A short-handed and divided U.S. Supreme Court today decided the case of Glossip v. Oklahoma, taking the side of convicted murderer Richard Glossip. The Oklahoma Attorney General had taken his side as well. CJLF filed a friend-of-the-court brief in support of upholding the state court decision. The Court also appointed an amicus to make the argument the state AG should have made.

A bare majority of the Court held that the Oklahoma Court of Criminal Appeals’ decision did not rest on adequate and independent state courts and further found that Glossip had established his claim that the state had used and failed to correct perjured testimony, despite serious factual questions on the latter point. Rather than simply send the case back to state court for an evidentiary hearing, the Court ordered a new trial.

Justice Barrett concurred on the first point, partly concurred on the second, and dissented on the third. Justices Thomas and Alito dissented from the entirety. Justice Gorsuch was recused, having participated in the case during his time on the Tenth Circuit.

CJLF’s brief on the merits concerned the jurisdictional point. The OCCA opinion was poorly written, and it did not distinguish the merits and the state procedural law with the clarity that this important point deserved. If one reads the opinion carefully, I believe it is clear enough. Justice Barrett concluded that there was enough ambiguity to invoke the presumption of Michigan v. Long. That is, if an opinion is unclear whether it is based on independent state grounds, the U.S. Supreme Court assumes it is not and moves on to the merits. Although I disagree, her opinion is not clearly wrong.

On the merits, the Court is quite wrong to go all the way to ordering a new trial on the ambiguous evidence that has been presented. The Attorney General leaped to the conclusion that some ambiguous notes scribbled long ago by the trial prosecutor established Glossip’s claim without even speaking to the prosecutor who made them. See Paul Cassell’s brief for the victim’s family for details, much of which is also in Justice Thomas’s dissent. It was inexcusable for him to take a dive like this and for the Supreme Court to let him get away with it.

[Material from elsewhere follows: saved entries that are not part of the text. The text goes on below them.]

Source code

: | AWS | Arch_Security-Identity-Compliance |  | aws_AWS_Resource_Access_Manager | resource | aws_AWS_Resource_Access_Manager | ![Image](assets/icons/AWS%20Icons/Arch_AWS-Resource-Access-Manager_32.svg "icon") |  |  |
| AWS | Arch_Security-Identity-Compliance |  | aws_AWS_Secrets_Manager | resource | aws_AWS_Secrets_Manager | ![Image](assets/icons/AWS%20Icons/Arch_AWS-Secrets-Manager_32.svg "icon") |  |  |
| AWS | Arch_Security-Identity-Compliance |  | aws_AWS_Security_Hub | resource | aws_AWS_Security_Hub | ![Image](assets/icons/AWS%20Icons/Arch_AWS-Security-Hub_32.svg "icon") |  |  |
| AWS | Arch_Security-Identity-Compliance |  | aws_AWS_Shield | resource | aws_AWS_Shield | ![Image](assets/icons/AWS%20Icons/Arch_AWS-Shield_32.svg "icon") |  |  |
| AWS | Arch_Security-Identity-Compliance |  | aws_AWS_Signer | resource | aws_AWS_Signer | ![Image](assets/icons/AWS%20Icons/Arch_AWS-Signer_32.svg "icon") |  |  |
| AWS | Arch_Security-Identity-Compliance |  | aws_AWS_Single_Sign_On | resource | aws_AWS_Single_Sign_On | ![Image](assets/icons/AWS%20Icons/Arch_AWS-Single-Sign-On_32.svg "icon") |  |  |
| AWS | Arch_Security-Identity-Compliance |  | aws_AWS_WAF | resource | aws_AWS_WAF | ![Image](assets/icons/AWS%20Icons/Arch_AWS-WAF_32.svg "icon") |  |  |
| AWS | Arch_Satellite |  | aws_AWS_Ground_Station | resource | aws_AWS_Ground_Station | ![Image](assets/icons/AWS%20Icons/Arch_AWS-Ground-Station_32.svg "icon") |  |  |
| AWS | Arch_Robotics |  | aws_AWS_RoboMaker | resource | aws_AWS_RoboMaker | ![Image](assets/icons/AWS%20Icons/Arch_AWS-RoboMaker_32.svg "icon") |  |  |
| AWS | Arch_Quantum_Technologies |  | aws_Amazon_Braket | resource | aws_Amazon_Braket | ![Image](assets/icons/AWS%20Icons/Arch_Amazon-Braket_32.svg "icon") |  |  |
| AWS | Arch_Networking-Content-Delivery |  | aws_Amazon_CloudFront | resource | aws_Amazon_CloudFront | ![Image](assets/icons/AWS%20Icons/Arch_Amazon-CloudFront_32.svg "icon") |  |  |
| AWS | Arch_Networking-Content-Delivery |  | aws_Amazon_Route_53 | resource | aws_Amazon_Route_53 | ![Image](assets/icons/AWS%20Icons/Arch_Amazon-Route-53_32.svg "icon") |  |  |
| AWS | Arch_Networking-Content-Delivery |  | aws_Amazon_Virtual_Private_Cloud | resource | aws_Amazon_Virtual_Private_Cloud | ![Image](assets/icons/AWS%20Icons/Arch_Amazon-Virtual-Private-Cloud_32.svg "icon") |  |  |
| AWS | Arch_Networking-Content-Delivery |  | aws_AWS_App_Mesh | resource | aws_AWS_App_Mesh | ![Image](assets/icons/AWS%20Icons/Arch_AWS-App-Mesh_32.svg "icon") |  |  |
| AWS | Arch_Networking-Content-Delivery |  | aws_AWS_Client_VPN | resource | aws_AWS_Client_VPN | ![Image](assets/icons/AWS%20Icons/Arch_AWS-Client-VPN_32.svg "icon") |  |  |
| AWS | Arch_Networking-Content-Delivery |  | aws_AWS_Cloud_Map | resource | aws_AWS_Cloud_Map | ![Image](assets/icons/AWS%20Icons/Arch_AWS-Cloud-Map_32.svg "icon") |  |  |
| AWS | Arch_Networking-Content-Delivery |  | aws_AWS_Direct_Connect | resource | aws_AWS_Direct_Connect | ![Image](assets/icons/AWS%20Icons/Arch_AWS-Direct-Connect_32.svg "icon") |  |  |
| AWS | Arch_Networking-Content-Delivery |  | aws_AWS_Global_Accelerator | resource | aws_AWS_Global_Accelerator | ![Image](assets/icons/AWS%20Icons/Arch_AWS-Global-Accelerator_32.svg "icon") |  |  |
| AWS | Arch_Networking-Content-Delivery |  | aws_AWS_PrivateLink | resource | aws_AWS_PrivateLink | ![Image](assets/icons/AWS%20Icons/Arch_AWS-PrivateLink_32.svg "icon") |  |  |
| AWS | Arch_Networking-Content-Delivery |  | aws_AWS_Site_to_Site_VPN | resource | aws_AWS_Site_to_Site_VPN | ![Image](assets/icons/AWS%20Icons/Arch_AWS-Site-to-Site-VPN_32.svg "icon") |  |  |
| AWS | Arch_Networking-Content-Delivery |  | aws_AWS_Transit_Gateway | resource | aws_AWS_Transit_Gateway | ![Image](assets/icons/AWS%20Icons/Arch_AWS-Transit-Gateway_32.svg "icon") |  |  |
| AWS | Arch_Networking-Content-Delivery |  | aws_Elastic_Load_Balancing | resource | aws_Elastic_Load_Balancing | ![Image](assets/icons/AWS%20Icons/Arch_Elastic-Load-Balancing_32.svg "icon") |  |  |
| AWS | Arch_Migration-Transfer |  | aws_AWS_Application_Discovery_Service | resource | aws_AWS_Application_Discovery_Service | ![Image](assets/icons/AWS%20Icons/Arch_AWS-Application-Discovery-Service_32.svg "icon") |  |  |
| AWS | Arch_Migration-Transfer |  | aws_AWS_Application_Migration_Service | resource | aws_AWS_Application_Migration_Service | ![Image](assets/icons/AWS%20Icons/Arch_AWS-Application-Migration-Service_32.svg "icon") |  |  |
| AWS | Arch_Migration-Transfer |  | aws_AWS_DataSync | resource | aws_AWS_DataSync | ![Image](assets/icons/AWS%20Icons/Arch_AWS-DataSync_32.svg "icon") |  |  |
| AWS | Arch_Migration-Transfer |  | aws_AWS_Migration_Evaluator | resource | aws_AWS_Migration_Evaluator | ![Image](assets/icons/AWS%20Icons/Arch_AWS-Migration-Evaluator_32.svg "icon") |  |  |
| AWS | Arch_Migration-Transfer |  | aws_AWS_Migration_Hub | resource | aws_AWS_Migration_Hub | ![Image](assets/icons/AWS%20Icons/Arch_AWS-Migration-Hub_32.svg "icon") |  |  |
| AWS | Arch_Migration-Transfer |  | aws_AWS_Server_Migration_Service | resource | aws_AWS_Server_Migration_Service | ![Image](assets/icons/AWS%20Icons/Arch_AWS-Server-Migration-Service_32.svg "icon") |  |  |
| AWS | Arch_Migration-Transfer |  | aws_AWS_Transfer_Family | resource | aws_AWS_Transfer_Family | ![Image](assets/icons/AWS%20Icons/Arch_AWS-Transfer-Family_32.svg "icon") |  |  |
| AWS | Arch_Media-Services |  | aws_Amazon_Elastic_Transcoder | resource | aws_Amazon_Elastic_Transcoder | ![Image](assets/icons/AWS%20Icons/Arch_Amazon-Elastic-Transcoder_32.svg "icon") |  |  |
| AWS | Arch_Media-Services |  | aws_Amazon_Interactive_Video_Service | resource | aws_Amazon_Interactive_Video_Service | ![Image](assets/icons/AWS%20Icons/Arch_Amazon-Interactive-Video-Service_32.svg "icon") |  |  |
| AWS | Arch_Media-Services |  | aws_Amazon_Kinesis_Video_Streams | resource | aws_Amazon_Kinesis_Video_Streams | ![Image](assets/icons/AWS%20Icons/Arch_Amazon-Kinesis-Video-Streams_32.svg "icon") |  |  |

The Attorney General has a lot to answer for in this case. He is up for reelection next year. Let’s hope the voters hold him to account for this.

The OCCA also needs to learn from its error in this case. Write your opinions better, folks. When a case involves both federal constitutional claims and state procedural default rules, decided them very cleanly and clearly separately. This is too important to be so sloppy.